Aim of the exercise: Revise the entries from the first line up to and including the line with "Related Stories", substituting "devout" for every occurrence of "religious" and leaving everything else unchanged.
________________________
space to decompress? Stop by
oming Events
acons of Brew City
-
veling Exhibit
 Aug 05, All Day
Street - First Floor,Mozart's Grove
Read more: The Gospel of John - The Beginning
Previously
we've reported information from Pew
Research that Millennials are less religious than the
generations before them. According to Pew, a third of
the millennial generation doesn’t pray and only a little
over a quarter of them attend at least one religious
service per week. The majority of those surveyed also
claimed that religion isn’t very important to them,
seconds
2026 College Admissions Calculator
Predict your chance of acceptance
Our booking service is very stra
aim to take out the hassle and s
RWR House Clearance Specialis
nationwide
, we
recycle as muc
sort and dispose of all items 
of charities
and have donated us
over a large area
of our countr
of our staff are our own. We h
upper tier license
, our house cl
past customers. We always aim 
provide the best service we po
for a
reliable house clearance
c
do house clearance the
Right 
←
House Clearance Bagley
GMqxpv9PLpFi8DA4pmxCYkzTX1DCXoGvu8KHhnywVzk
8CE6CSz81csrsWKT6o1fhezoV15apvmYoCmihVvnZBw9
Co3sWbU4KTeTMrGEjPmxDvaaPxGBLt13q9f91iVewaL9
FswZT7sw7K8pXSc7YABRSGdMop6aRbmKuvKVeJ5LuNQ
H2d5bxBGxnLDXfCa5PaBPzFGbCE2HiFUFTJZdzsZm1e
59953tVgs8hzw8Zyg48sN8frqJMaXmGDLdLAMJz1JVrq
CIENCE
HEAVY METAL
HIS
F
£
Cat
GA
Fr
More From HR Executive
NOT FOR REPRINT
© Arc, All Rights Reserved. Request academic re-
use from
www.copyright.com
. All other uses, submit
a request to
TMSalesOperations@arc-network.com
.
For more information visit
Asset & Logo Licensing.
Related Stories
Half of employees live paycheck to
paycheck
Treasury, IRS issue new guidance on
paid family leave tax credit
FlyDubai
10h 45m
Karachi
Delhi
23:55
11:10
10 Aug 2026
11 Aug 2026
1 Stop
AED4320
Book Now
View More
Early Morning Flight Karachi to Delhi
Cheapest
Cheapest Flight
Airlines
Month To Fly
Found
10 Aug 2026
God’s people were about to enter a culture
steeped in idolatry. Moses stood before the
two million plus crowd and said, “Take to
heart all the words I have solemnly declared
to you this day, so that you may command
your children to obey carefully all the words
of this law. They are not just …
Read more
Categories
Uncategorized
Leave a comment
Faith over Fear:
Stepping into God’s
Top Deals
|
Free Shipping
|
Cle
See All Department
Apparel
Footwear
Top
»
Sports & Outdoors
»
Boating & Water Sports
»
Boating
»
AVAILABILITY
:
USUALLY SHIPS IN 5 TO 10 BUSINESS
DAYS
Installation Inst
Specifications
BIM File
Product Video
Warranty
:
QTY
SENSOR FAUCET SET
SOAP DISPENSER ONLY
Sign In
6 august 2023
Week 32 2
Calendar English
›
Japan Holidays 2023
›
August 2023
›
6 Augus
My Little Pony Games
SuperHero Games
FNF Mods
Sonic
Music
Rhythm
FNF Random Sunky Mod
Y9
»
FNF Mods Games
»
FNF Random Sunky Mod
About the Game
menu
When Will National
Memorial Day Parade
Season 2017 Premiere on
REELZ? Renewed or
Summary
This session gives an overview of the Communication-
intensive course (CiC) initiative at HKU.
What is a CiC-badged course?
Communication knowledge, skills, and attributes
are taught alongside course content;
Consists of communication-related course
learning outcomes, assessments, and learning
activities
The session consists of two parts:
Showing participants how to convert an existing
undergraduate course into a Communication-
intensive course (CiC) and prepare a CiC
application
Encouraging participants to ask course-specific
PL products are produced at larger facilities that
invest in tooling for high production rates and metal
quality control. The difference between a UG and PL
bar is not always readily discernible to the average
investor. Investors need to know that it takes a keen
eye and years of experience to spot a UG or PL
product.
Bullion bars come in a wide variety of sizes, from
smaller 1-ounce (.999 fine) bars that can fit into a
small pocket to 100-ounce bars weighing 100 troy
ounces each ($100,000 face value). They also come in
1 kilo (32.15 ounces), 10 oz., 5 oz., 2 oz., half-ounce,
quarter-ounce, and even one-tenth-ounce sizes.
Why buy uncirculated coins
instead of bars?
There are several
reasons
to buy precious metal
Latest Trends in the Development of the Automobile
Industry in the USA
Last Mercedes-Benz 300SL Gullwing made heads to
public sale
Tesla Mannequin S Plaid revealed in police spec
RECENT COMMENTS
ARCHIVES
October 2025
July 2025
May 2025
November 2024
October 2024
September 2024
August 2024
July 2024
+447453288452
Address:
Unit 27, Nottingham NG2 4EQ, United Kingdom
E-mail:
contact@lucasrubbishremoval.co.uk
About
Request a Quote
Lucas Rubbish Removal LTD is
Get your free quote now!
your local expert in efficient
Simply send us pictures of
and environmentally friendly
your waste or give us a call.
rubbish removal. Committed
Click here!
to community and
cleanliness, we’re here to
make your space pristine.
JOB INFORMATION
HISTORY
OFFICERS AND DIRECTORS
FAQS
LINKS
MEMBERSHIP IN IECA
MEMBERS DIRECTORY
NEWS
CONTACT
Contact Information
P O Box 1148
________________________
Result:
space to decompress? Stop by
oming Events
acons of Brew City
-
veling Exhibit
 Aug 05, All Day
Street - First Floor,Mozart's Grove
Read more: The Gospel of John - The Beginning
Previously
we've reported information from Pew
Research that Millennials are less devout than the
generations before them. According to Pew, a third of
the millennial generation doesn’t pray and only a little
over a quarter of them attend at least one devout
service per week. The majority of those surveyed also
claimed that religion isn’t very important to them,
seconds
2026 College Admissions Calculator
Predict your chance of acceptance
Our booking service is very stra
aim to take out the hassle and s
RWR House Clearance Specialis
nationwide
, we
recycle as muc
sort and dispose of all items 
of charities
and have donated us
over a large area
of our countr
of our staff are our own. We h
upper tier license
, our house cl
past customers. We always aim 
provide the best service we po
for a
reliable house clearance
c
do house clearance the
Right 
←
House Clearance Bagley
GMqxpv9PLpFi8DA4pmxCYkzTX1DCXoGvu8KHhnywVzk
8CE6CSz81csrsWKT6o1fhezoV15apvmYoCmihVvnZBw9
Co3sWbU4KTeTMrGEjPmxDvaaPxGBLt13q9f91iVewaL9
FswZT7sw7K8pXSc7YABRSGdMop6aRbmKuvKVeJ5LuNQ
H2d5bxBGxnLDXfCa5PaBPzFGbCE2HiFUFTJZdzsZm1e
59953tVgs8hzw8Zyg48sN8frqJMaXmGDLdLAMJz1JVrq
CIENCE
HEAVY METAL
HIS
F
£
Cat
GA
Fr
More From HR Executive
NOT FOR REPRINT
© Arc, All Rights Reserved. Request academic re-
use from
www.copyright.com
. All other uses, submit
a request to
TMSalesOperations@arc-network.com
.
For more information visit
Asset & Logo Licensing.
Related Stories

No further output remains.